DIRECTIONS FOR THIS TASK → Only the lines with "Базальтовые" in the entries below belong in the answer; please copy them.

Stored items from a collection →
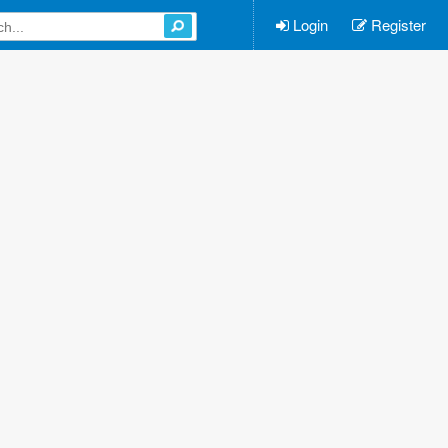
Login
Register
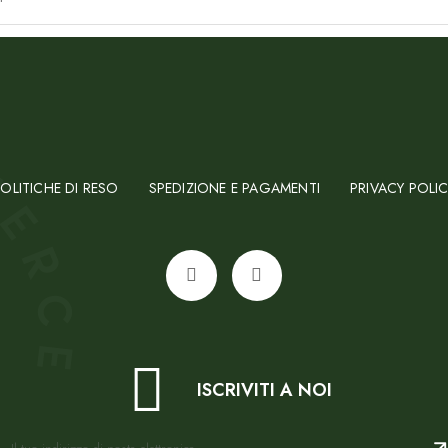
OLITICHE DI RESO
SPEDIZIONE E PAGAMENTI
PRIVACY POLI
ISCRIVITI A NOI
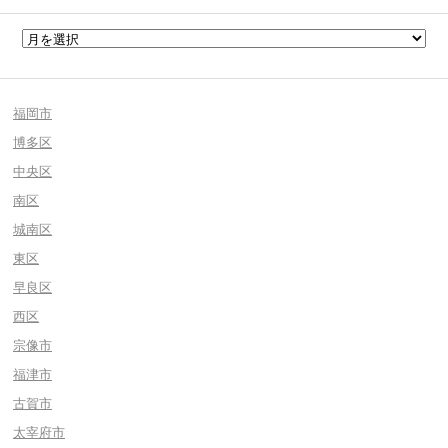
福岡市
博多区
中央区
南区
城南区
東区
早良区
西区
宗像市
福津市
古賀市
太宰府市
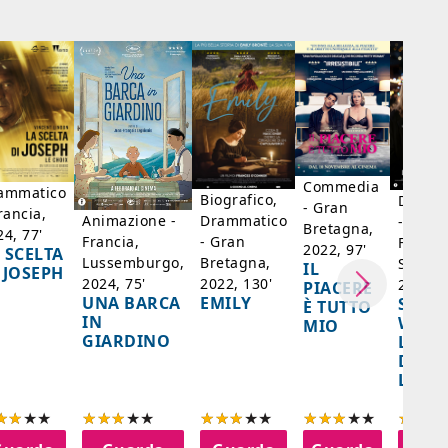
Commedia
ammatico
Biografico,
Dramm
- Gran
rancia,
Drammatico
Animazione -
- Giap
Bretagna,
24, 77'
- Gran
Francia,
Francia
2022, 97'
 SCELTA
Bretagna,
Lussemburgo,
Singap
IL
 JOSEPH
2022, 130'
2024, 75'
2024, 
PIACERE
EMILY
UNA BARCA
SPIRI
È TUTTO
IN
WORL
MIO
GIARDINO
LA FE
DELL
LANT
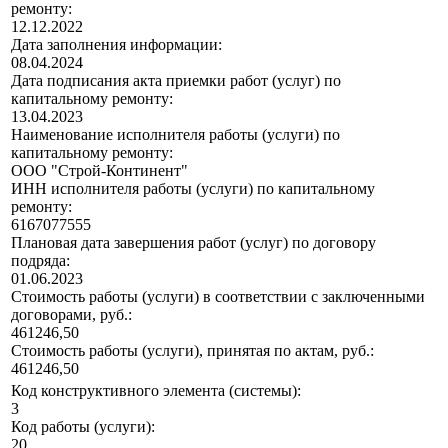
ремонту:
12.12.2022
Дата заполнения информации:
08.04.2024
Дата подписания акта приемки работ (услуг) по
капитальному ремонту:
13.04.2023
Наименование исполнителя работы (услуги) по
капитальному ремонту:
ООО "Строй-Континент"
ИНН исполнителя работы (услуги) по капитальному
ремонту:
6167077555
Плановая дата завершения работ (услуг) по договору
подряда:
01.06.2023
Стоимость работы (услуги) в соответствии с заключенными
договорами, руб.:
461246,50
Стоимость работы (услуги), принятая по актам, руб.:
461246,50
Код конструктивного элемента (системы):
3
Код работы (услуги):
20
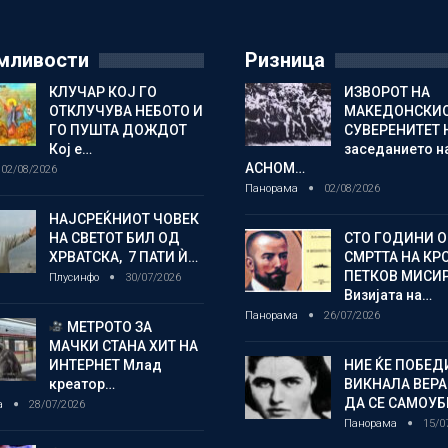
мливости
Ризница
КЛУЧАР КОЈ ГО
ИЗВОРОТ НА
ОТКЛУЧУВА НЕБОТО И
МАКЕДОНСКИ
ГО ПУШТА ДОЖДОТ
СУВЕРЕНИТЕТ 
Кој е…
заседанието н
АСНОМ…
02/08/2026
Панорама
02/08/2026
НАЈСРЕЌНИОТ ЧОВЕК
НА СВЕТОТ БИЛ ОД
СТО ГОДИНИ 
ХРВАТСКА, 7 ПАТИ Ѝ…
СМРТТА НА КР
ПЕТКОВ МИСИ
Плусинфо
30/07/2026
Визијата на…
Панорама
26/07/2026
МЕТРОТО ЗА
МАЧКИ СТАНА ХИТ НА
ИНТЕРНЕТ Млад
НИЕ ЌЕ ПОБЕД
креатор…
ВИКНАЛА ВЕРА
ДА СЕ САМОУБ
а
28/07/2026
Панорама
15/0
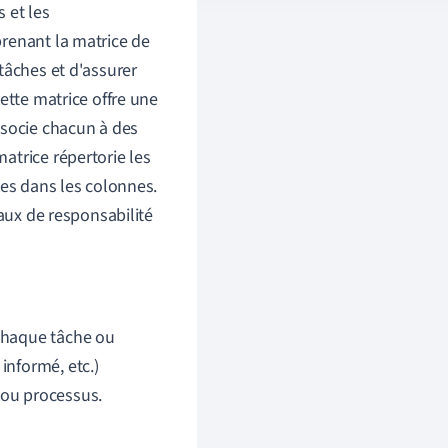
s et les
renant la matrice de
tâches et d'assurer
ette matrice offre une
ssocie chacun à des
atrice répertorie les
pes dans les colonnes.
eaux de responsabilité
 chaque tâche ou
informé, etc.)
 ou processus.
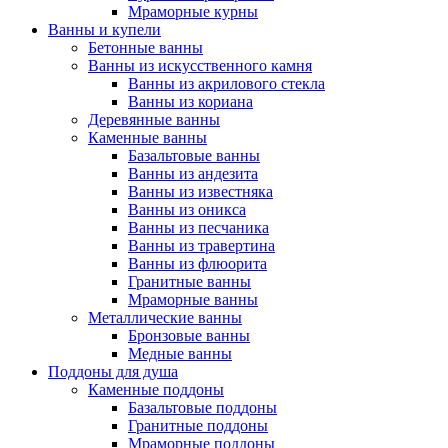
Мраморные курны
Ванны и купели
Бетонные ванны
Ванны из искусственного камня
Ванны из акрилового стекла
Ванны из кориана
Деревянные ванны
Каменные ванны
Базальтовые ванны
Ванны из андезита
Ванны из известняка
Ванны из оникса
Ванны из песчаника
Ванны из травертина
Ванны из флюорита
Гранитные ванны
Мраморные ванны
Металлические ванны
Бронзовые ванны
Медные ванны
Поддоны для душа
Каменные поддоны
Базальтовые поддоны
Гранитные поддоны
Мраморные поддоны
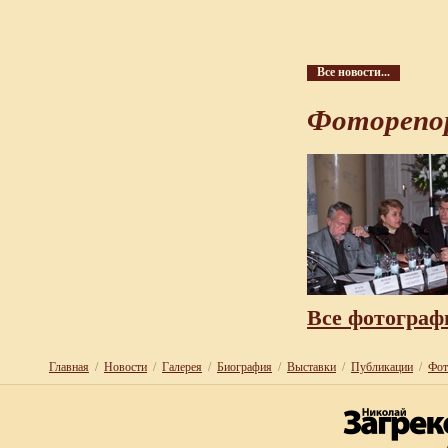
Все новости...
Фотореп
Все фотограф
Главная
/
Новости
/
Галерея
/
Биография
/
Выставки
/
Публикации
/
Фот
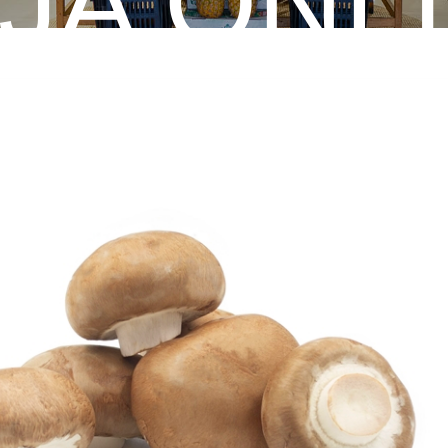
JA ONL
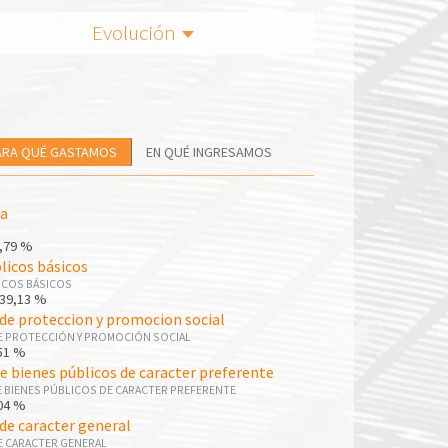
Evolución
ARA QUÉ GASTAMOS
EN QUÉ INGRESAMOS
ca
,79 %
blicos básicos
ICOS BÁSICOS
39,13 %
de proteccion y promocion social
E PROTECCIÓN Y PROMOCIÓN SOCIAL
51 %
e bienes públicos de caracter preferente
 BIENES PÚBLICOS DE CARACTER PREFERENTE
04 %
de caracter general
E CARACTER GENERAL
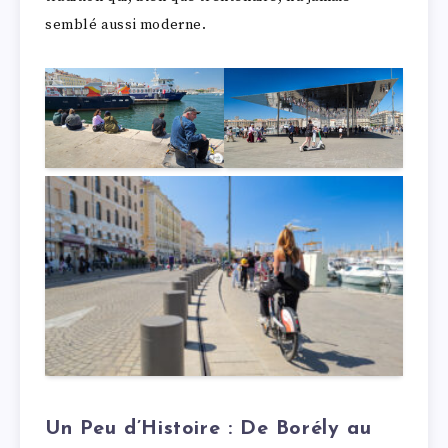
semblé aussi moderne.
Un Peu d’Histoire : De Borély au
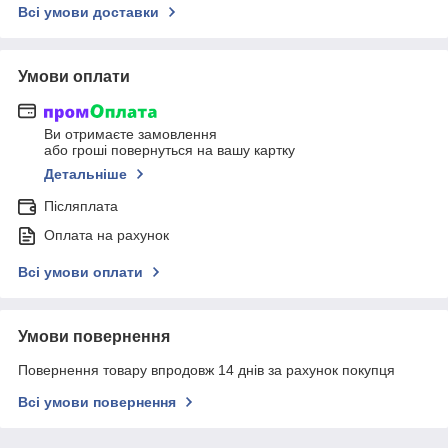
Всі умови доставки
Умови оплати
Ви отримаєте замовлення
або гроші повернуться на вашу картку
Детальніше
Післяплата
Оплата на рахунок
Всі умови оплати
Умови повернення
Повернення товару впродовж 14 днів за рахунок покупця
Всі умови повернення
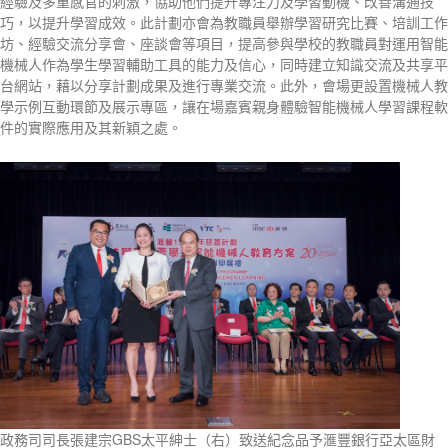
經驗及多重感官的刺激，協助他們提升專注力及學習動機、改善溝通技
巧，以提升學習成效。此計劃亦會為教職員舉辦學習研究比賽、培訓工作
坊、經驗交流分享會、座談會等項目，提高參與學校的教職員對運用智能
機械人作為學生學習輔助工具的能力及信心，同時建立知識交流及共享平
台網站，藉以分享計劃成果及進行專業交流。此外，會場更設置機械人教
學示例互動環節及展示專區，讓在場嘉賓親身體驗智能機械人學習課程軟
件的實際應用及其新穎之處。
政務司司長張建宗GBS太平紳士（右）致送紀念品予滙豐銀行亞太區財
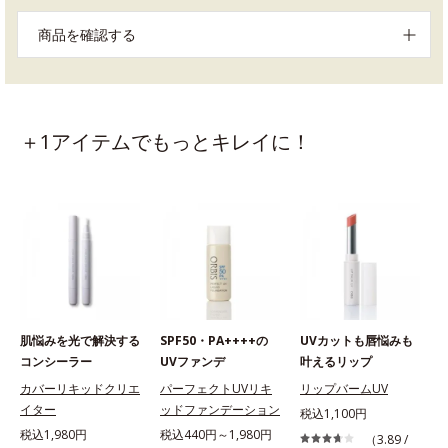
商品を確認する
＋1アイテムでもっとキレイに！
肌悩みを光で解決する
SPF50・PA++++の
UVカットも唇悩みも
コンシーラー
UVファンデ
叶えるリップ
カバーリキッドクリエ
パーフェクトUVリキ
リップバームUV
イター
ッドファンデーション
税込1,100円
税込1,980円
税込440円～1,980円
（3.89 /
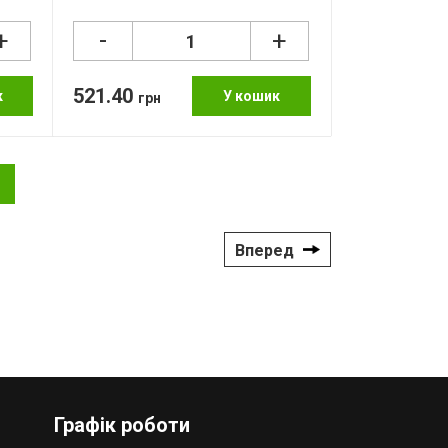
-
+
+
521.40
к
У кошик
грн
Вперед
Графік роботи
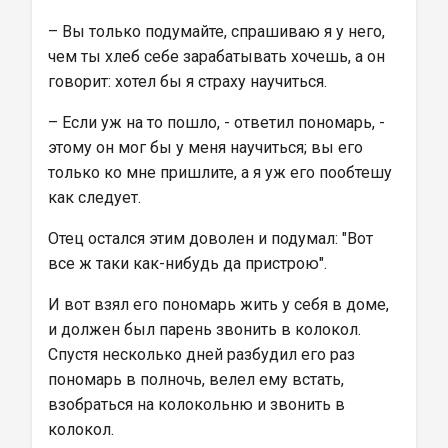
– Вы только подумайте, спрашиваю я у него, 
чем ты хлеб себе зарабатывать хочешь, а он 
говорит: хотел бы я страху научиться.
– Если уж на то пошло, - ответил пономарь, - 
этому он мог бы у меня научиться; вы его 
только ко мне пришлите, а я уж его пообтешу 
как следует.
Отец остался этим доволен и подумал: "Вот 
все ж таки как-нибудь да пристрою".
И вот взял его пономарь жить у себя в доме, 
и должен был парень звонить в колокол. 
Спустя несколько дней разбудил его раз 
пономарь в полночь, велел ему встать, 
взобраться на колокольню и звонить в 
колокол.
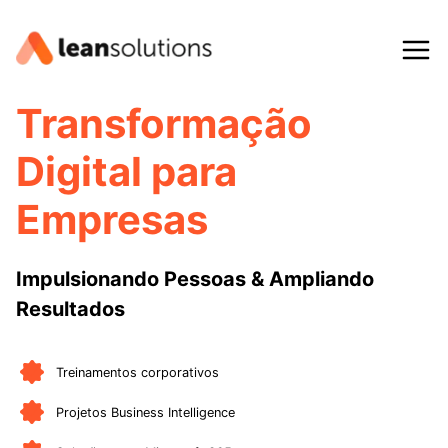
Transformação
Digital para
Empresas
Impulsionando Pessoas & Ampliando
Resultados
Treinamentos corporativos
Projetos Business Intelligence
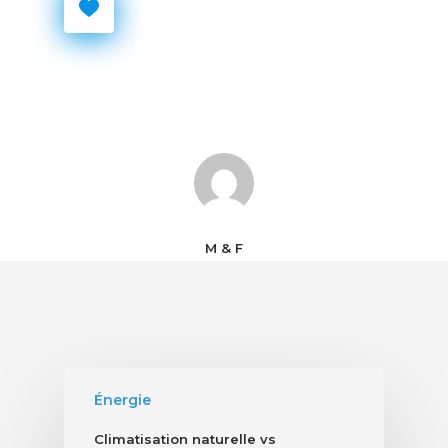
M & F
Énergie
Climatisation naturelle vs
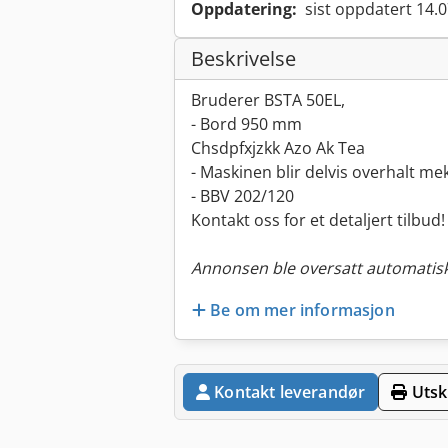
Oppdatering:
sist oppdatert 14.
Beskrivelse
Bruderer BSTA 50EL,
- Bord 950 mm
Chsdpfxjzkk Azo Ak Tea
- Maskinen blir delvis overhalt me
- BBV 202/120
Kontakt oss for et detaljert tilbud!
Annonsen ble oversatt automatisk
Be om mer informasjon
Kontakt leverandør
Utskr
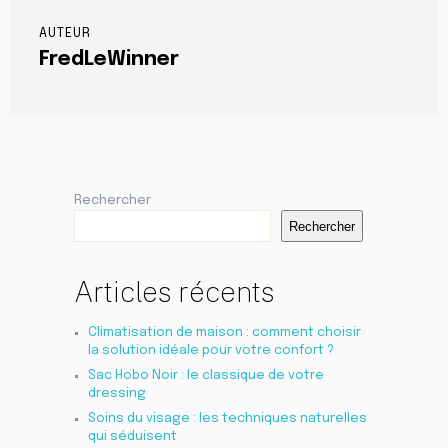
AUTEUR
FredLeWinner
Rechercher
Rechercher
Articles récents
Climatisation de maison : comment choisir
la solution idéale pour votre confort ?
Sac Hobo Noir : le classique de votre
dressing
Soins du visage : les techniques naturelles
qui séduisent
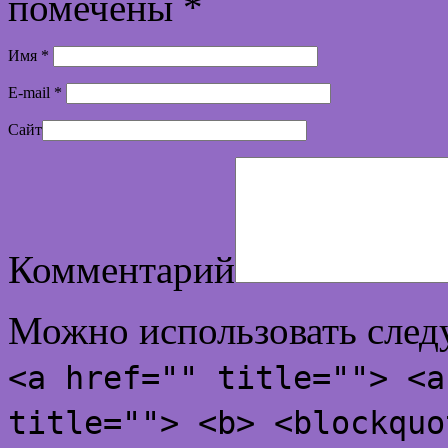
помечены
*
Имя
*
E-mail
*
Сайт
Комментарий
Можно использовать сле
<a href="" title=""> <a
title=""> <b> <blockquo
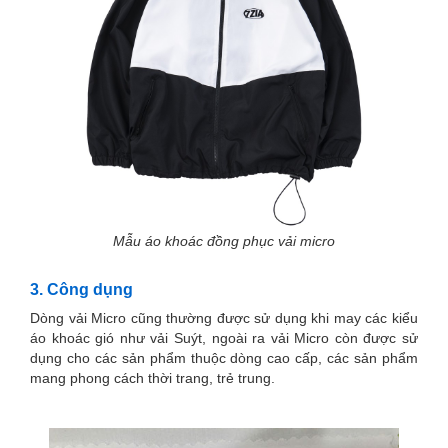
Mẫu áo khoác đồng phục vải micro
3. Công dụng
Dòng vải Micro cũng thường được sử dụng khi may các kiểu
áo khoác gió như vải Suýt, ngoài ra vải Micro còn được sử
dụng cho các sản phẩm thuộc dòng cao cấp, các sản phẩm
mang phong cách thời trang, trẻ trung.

RESULT OF THE EXERCISE →
Базальтовые ванны
Базальтовые поддоны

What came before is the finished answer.